Reproduce the records below, swapping every "collector number" for "field number" and leaving everything else unchanged.

Collection entries:
# # # # # # #
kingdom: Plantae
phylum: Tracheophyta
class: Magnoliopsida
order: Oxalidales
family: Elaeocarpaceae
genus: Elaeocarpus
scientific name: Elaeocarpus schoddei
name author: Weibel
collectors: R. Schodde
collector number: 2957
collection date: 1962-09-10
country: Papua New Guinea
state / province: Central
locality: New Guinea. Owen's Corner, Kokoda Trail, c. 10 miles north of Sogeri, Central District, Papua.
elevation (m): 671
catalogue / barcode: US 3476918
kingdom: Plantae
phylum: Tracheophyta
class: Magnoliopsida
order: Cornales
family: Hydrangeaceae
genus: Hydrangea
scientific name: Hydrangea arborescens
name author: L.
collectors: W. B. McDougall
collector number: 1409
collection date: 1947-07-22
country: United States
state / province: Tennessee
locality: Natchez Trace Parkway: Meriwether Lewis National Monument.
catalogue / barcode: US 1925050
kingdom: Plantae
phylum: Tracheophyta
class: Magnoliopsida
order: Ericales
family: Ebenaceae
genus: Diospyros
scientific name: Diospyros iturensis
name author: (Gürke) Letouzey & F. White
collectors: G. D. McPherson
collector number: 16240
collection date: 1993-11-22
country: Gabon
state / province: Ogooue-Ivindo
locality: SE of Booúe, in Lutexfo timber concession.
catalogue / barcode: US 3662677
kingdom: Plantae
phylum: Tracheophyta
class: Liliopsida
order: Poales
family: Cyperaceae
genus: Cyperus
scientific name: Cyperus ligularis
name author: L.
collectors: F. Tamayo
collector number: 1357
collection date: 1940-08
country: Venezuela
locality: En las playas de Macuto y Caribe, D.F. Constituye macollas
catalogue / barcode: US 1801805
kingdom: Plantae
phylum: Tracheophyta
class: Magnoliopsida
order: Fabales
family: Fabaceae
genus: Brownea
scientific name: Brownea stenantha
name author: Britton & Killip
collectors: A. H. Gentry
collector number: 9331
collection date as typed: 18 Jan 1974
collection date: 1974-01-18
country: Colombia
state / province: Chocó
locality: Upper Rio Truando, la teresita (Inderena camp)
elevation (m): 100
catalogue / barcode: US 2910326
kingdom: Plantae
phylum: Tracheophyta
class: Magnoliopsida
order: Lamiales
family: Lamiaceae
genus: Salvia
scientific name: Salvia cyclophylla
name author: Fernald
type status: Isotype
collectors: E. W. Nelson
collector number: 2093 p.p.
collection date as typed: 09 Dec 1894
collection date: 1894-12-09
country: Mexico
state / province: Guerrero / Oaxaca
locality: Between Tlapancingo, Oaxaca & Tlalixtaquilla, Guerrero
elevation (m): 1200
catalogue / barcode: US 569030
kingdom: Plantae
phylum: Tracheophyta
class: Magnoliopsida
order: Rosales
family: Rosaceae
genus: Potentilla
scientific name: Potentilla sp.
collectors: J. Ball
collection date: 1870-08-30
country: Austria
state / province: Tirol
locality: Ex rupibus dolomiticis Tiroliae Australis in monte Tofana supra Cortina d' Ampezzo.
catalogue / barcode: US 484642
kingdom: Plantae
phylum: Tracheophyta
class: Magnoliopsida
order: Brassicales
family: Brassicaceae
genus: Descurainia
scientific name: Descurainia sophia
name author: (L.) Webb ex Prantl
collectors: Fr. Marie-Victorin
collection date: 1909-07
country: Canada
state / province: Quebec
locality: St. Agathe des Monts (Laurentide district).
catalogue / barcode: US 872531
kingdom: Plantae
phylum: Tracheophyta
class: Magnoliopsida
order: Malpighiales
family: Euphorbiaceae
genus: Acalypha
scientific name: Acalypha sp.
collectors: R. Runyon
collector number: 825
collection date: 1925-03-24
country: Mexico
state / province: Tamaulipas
# # # # # # #
RESULT FOR THIS EXERCISE:
kingdom: Plantae
phylum: Tracheophyta
class: Magnoliopsida
order: Oxalidales
family: Elaeocarpaceae
genus: Elaeocarpus
scientific name: Elaeocarpus schoddei
name author: Weibel
collectors: R. Schodde
field number: 2957
collection date: 1962-09-10
country: Papua New Guinea
state / province: Central
locality: New Guinea. Owen's Corner, Kokoda Trail, c. 10 miles north of Sogeri, Central District, Papua.
elevation (m): 671
catalogue / barcode: US 3476918
kingdom: Plantae
phylum: Tracheophyta
class: Magnoliopsida
order: Cornales
family: Hydrangeaceae
genus: Hydrangea
scientific name: Hydrangea arborescens
name author: L.
collectors: W. B. McDougall
field number: 1409
collection date: 1947-07-22
country: United States
state / province: Tennessee
locality: Natchez Trace Parkway: Meriwether Lewis National Monument.
catalogue / barcode: US 1925050
kingdom: Plantae
phylum: Tracheophyta
class: Magnoliopsida
order: Ericales
family: Ebenaceae
genus: Diospyros
scientific name: Diospyros iturensis
name author: (Gürke) Letouzey & F. White
collectors: G. D. McPherson
field number: 16240
collection date: 1993-11-22
country: Gabon
state / province: Ogooue-Ivindo
locality: SE of Booúe, in Lutexfo timber concession.
catalogue / barcode: US 3662677
kingdom: Plantae
phylum: Tracheophyta
class: Liliopsida
order: Poales
family: Cyperaceae
genus: Cyperus
scientific name: Cyperus ligularis
name author: L.
collectors: F. Tamayo
field number: 1357
collection date: 1940-08
country: Venezuela
locality: En las playas de Macuto y Caribe, D.F. Constituye macollas
catalogue / barcode: US 1801805
kingdom: Plantae
phylum: Tracheophyta
class: Magnoliopsida
order: Fabales
family: Fabaceae
genus: Brownea
scientific name: Brownea stenantha
name author: Britton & Killip
collectors: A. H. Gentry
field number: 9331
collection date as typed: 18 Jan 1974
collection date: 1974-01-18
country: Colombia
state / province: Chocó
locality: Upper Rio Truando, la teresita (Inderena camp)
elevation (m): 100
catalogue / barcode: US 2910326
kingdom: Plantae
phylum: Tracheophyta
class: Magnoliopsida
order: Lamiales
family: Lamiaceae
genus: Salvia
scientific name: Salvia cyclophylla
name author: Fernald
type status: Isotype
collectors: E. W. Nelson
field number: 2093 p.p.
collection date as typed: 09 Dec 1894
collection date: 1894-12-09
country: Mexico
state / province: Guerrero / Oaxaca
locality: Between Tlapancingo, Oaxaca & Tlalixtaquilla, Guerrero
elevation (m): 1200
catalogue / barcode: US 569030
kingdom: Plantae
phylum: Tracheophyta
class: Magnoliopsida
order: Rosales
family: Rosaceae
genus: Potentilla
scientific name: Potentilla sp.
collectors: J. Ball
collection date: 1870-08-30
country: Austria
state / province: Tirol
locality: Ex rupibus dolomiticis Tiroliae Australis in monte Tofana supra Cortina d' Ampezzo.
catalogue / barcode: US 484642
kingdom: Plantae
phylum: Tracheophyta
class: Magnoliopsida
order: Brassicales
family: Brassicaceae
genus: Descurainia
scientific name: Descurainia sophia
name author: (L.) Webb ex Prantl
collectors: Fr. Marie-Victorin
collection date: 1909-07
country: Canada
state / province: Quebec
locality: St. Agathe des Monts (Laurentide district).
catalogue / barcode: US 872531
kingdom: Plantae
phylum: Tracheophyta
class: Magnoliopsida
order: Malpighiales
family: Euphorbiaceae
genus: Acalypha
scientific name: Acalypha sp.
collectors: R. Runyon
field number: 825
collection date: 1925-03-24
country: Mexico
state / province: Tamaulipas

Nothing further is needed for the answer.